With recent UDMA CompactFlash reaching throughputs of Ultra ATA/133 (UDMA 6), choosing an appropriate
CompactFlash reader to take advantage of such speeds is mission critical.
The point of high performance UDMA CompactFlash is speeding digital photography work-flows, which in the past
were bottlenecked by digital media's read write speeds. While competing digital media cards employ slow serial
busses, CompactFlash's parallel bus based off the PC Card standard have allowed for upward speed increases
culminating with UDMA 6 CompactFlash cards like the Sandisk Extreme IV Ducati edition. Reading RAW DSLR files off
CompactFlash as quickly as possible, especially in the field, is of paramount importance for professional
photographers.

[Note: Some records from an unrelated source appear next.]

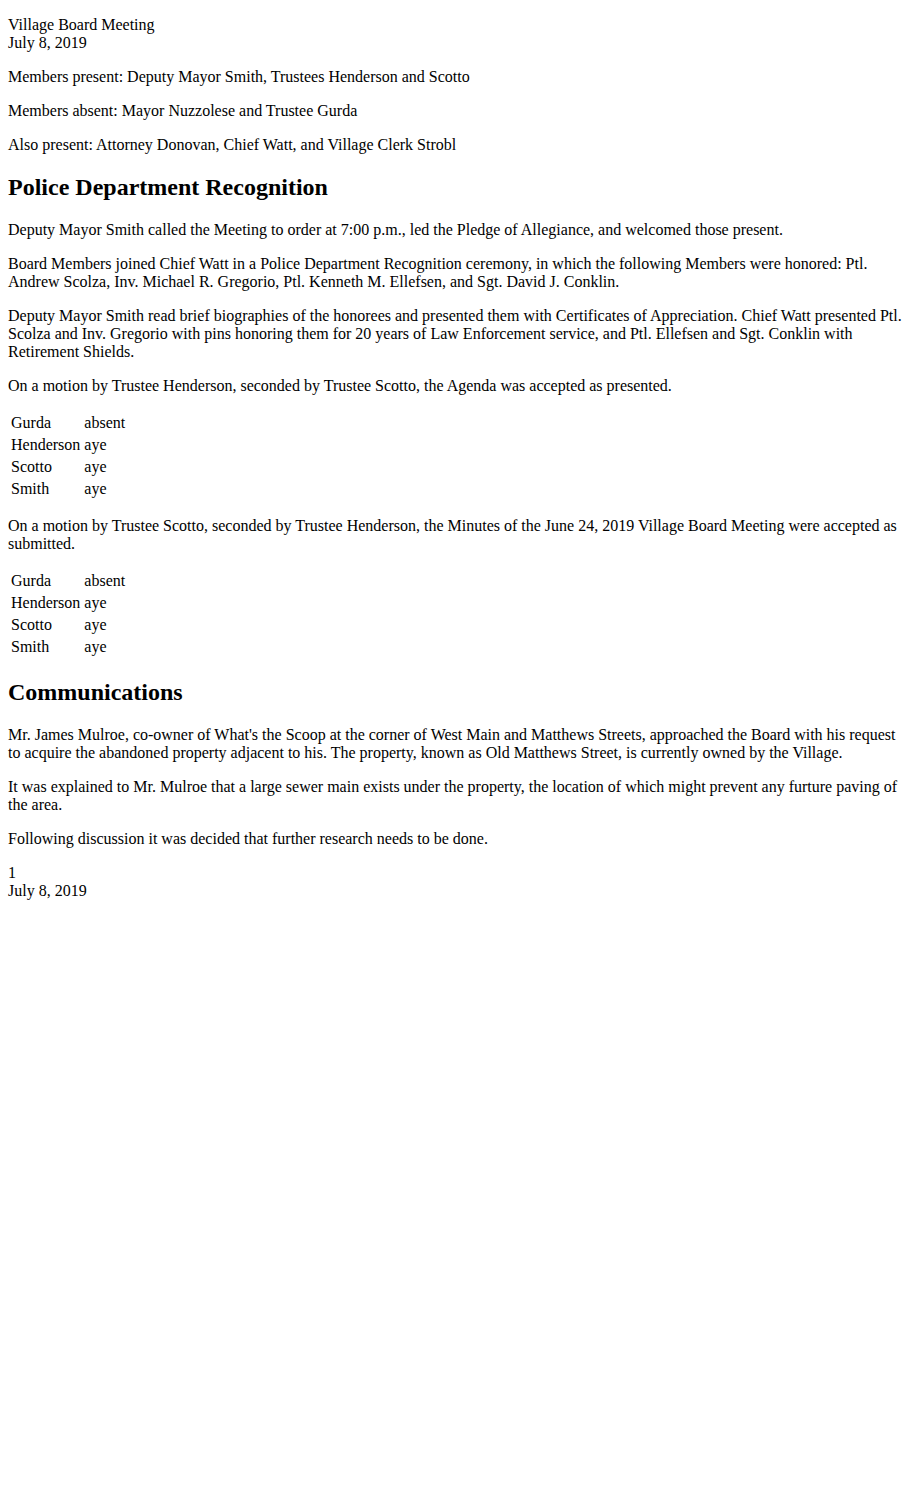Village Board Meeting
July 8, 2019
Members present: Deputy Mayor Smith, Trustees Henderson and Scotto
Members absent: Mayor Nuzzolese and Trustee Gurda
Also present: Attorney Donovan, Chief Watt, and Village Clerk Strobl
Police Department Recognition
Deputy Mayor Smith called the Meeting to order at 7:00 p.m., led the Pledge of Allegiance, and welcomed those present.
Board Members joined Chief Watt in a Police Department Recognition ceremony, in which the following Members were honored: Ptl. Andrew Scolza, Inv. Michael R. Gregorio, Ptl. Kenneth M. Ellefsen, and Sgt. David J. Conklin.
Deputy Mayor Smith read brief biographies of the honorees and presented them with Certificates of Appreciation. Chief Watt presented Ptl. Scolza and Inv. Gregorio with pins honoring them for 20 years of Law Enforcement service, and Ptl. Ellefsen and Sgt. Conklin with Retirement Shields.
On a motion by Trustee Henderson, seconded by Trustee Scotto, the Agenda was accepted as presented.
| Gurda | absent |
| Henderson | aye |
| Scotto | aye |
| Smith | aye |
On a motion by Trustee Scotto, seconded by Trustee Henderson, the Minutes of the June 24, 2019 Village Board Meeting were accepted as submitted.
| Gurda | absent |
| Henderson | aye |
| Scotto | aye |
| Smith | aye |
Communications
Mr. James Mulroe, co-owner of What's the Scoop at the corner of West Main and Matthews Streets, approached the Board with his request to acquire the abandoned property adjacent to his. The property, known as Old Matthews Street, is currently owned by the Village.
It was explained to Mr. Mulroe that a large sewer main exists under the property, the location of which might prevent any furture paving of the area.
Following discussion it was decided that further research needs to be done.
1
July 8, 2019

For professional photographers, photojournalists, and serious amateur photographers USB 2.0 based
readers aren't up to the task.
While USB 2.0's theoretical 480Mbp/s (60MBp/s) throughput should be sufficient for UDMA 4 CompactFlash, real
throughput is significantly less. Top hard drive manufacturers typically cite USB 2.0's best speed at 33MB/s, or about
half the speed of UDMA 4 CompactFlash, or 25% of UDMA 6 CompactFlash. There are myriad reasons for USB 2.0's
'real world' speeds including: CPU overhead from its master/slave arrangement, NRZI encoding, and inexpensive
chipset implementations. The USB 2.0 UDMA reader used in the benchmarks above uses one of the latest USB
chipsets from Genesys Logic. While a new generation of that chipset should soon be available, we don't foresee it
providing throughput close to half of that of FireWire.
The above tests demonstrate both FireWire 800 and 400 readers are significantly faster for reading CompactFlash
cards by orders of magnitude. When card to computer speed in crucial, always choose a FireWire based
CompactFlash reader or a reader with a comparable bandwidth.